|
- Н-нет, - сказал Кожемякин, съёжившись и опуская глаза под её взглядом, тяжёлым, точно отталкивавшим его.
- Ну, это я вам в другой раз объясню! - слышал он. Снова её речь звучала ласковее и мягче.
- А теперь - до свиданья! Спасибо вам. Право, не знаю, что стала бы я делать, если бы вы не сдали мне уютный ваш чердачок!
Уходя, она ещё улыбнулась, и это несколько успокоило тревогу, снова поднятую в нём пугающими словами - Сибирь, ссылка, политическое преступление. Особенно многозначительно было слово политика, он слышал его в связи с чем-то страшным и теперь напряжённо вспоминал, - когда и как это было?

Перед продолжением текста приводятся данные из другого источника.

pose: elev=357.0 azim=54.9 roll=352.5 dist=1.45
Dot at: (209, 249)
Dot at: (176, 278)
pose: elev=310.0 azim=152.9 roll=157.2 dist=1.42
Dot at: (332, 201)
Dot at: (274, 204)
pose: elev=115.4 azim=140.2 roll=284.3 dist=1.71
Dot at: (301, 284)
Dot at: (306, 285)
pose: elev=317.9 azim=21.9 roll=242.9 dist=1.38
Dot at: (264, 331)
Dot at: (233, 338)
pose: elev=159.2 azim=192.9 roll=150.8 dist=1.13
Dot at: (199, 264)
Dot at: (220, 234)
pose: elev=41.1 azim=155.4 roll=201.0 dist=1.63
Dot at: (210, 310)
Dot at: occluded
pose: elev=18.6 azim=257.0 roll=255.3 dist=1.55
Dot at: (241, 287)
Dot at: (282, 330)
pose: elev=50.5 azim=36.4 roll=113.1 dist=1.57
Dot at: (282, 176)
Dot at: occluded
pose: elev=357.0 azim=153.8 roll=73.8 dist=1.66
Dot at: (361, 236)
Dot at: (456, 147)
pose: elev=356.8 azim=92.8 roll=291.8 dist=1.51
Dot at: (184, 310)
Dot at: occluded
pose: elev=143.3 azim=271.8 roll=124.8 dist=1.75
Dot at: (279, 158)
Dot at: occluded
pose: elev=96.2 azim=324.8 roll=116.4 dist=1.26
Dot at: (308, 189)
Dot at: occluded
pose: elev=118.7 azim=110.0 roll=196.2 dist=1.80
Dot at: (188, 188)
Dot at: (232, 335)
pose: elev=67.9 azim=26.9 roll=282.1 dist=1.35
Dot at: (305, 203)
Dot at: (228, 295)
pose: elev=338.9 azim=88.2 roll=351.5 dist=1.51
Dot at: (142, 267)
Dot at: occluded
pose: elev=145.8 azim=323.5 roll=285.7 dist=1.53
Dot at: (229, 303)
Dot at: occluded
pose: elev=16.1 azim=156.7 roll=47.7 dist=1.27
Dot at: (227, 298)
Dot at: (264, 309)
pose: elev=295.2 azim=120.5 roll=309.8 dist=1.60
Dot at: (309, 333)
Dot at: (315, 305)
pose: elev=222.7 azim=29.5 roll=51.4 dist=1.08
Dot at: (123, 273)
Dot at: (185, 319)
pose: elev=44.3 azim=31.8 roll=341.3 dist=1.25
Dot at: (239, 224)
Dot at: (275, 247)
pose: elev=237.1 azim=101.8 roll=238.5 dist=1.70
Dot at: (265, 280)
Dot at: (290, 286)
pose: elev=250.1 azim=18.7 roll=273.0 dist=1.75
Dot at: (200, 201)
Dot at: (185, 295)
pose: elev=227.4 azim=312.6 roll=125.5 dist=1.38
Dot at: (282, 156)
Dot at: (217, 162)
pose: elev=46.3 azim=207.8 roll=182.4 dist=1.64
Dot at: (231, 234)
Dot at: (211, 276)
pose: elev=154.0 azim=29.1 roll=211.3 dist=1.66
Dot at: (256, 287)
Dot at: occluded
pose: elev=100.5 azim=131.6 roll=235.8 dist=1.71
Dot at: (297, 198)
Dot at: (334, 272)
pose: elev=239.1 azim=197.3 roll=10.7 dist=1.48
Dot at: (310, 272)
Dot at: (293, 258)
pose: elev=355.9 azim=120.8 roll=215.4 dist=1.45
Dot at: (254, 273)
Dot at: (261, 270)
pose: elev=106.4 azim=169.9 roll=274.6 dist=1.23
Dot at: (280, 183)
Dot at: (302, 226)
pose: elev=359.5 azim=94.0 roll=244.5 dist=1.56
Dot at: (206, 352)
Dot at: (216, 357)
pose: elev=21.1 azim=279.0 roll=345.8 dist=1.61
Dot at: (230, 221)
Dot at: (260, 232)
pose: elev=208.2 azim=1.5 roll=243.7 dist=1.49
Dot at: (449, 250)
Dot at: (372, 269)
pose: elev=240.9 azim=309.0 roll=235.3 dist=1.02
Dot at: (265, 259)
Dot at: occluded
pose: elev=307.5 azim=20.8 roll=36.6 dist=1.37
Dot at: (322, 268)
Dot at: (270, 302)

Он чувствовал себя усталым, как будто беседа с постоялкой длилась целые часы, сидел у стола, вскинув руки и крепко сжимая ладонями затылок, а в памяти назойливо и зловеще, точно осенний ветер, свистели слова - Сибирь, ссылка. Но где-то под ними тихо росла ласковая дума:
«Подбородок у ней - будто просвира. И ямка на нём - детская, куда ангелы детей во сне целуют. А зубы белые какие, - на что она их мелом-то?»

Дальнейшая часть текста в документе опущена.